4.2 In de beslissing zoals hiervoor weergegeven onder 3.2 is uitvoerig uiteengezet waarom klager naar het oordeel van de Raad van Discipline te Arnhem, waarvan verweerder als advocaat-lid deel uit maakt, in zijn klacht tegen mr. [P] niet-ontvankelijk is verklaard. Met de voorzitter is de raad van oordeel dat verweerder bij het meewerken aan die beslissing en dus, in het verlengde daarvan, ook de wijze van onderzoek naar de klacht van klager, er geen blijk van heeft gegeven zijn taak zodanig te verwaarlozen of zich zodanig heeft misdragen dat hij geacht moet worden zich schuldig te hebben gemaakt aan een handelen of nalaten dat een behoorlijk advocaat niet betaamt en daarom een uitzondering op de regel moet worden gemaakt dat verweerder terzake van zijn taakuitoefening als lid van de raad van discipline in principe niet onder tuchtrechtelijke controle staat.

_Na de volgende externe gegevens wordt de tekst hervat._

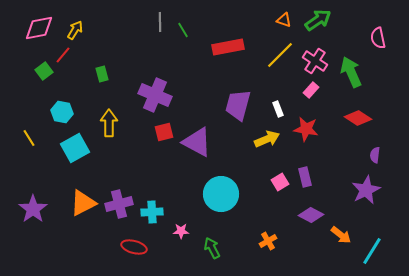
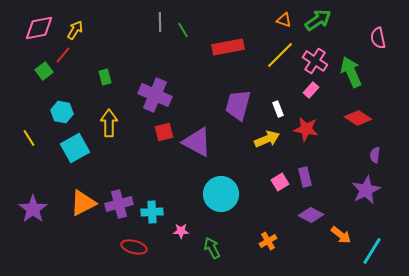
green rectangle at (102, 74): moved 3 px right, 3 px down
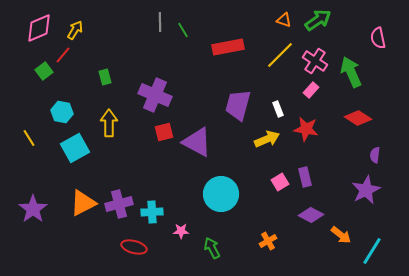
pink diamond at (39, 28): rotated 12 degrees counterclockwise
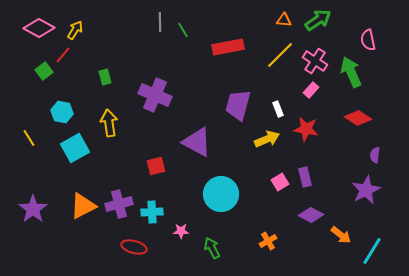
orange triangle at (284, 20): rotated 14 degrees counterclockwise
pink diamond at (39, 28): rotated 52 degrees clockwise
pink semicircle at (378, 38): moved 10 px left, 2 px down
yellow arrow at (109, 123): rotated 8 degrees counterclockwise
red square at (164, 132): moved 8 px left, 34 px down
orange triangle at (83, 203): moved 3 px down
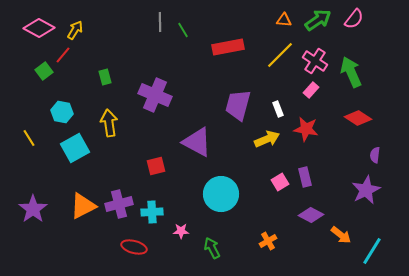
pink semicircle at (368, 40): moved 14 px left, 21 px up; rotated 130 degrees counterclockwise
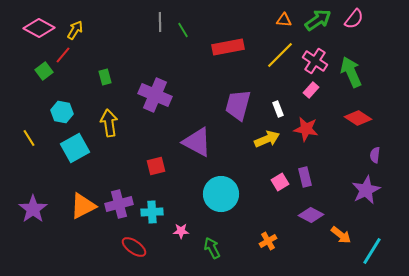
red ellipse at (134, 247): rotated 20 degrees clockwise
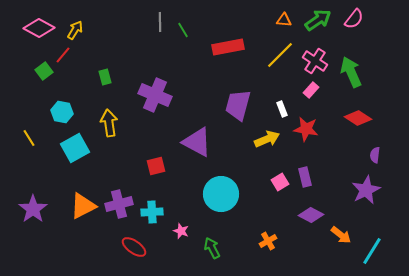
white rectangle at (278, 109): moved 4 px right
pink star at (181, 231): rotated 21 degrees clockwise
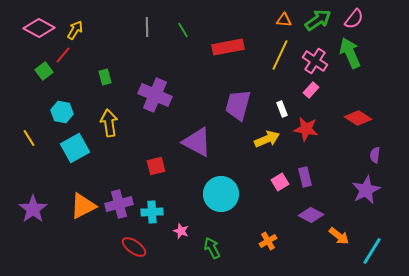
gray line at (160, 22): moved 13 px left, 5 px down
yellow line at (280, 55): rotated 20 degrees counterclockwise
green arrow at (351, 72): moved 1 px left, 19 px up
orange arrow at (341, 235): moved 2 px left, 1 px down
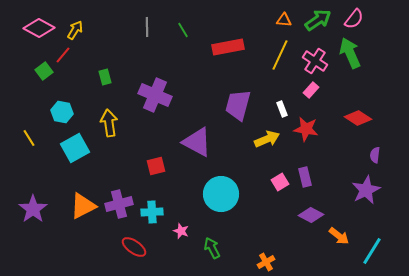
orange cross at (268, 241): moved 2 px left, 21 px down
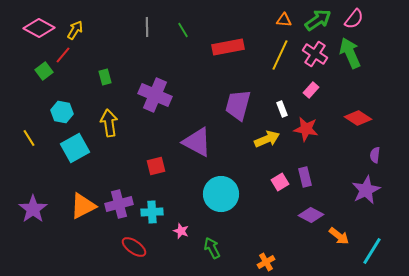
pink cross at (315, 61): moved 7 px up
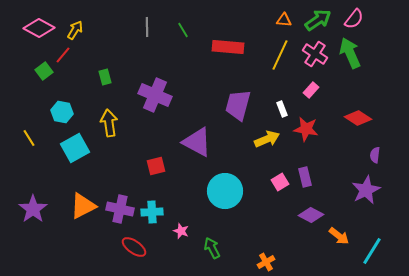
red rectangle at (228, 47): rotated 16 degrees clockwise
cyan circle at (221, 194): moved 4 px right, 3 px up
purple cross at (119, 204): moved 1 px right, 5 px down; rotated 28 degrees clockwise
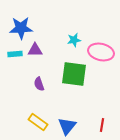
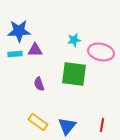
blue star: moved 2 px left, 3 px down
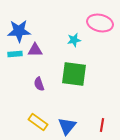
pink ellipse: moved 1 px left, 29 px up
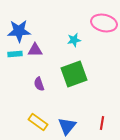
pink ellipse: moved 4 px right
green square: rotated 28 degrees counterclockwise
red line: moved 2 px up
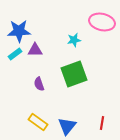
pink ellipse: moved 2 px left, 1 px up
cyan rectangle: rotated 32 degrees counterclockwise
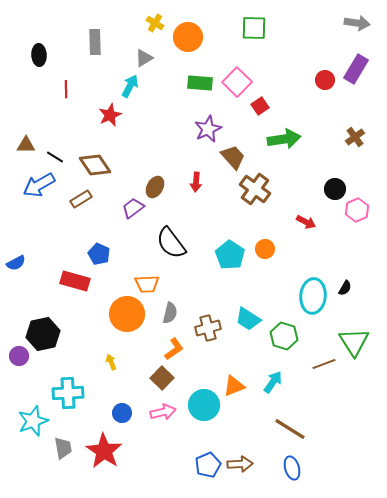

Het verzetschrift biedt ook verder geen nieuwe inzichten die tot een ander oordeel zouden leiden dan het oordeel van de voorzitter in de beslissing van 30 augustus 2010, waarmee de raad zich verenigt.

BESLISSING:

De raad van discipline verklaart het verzet ongegrond.

Aldus gewezen door Mr. Th.S. Röell, mrs. S.M. Gaasbeek-Wielinga, B.E. van der Molen, M.J.G.H. Verviers en M.J. Westhoff, met bijstand van mr. R.N.E. Visser als griffier en uitgesproken op de openbare terechtzitting van 15 februari 2011.

voorzitter        griffier

Deze beslissing is op 15 februari 2011 per aangetekende brief verzonden aan:

- klager

- verweerder

- de deken in het arrondissement Zutphen

- de deken van de Nederlandse orde van advocaten.

Tegen deze beslissing staat geen rechtsmiddel open.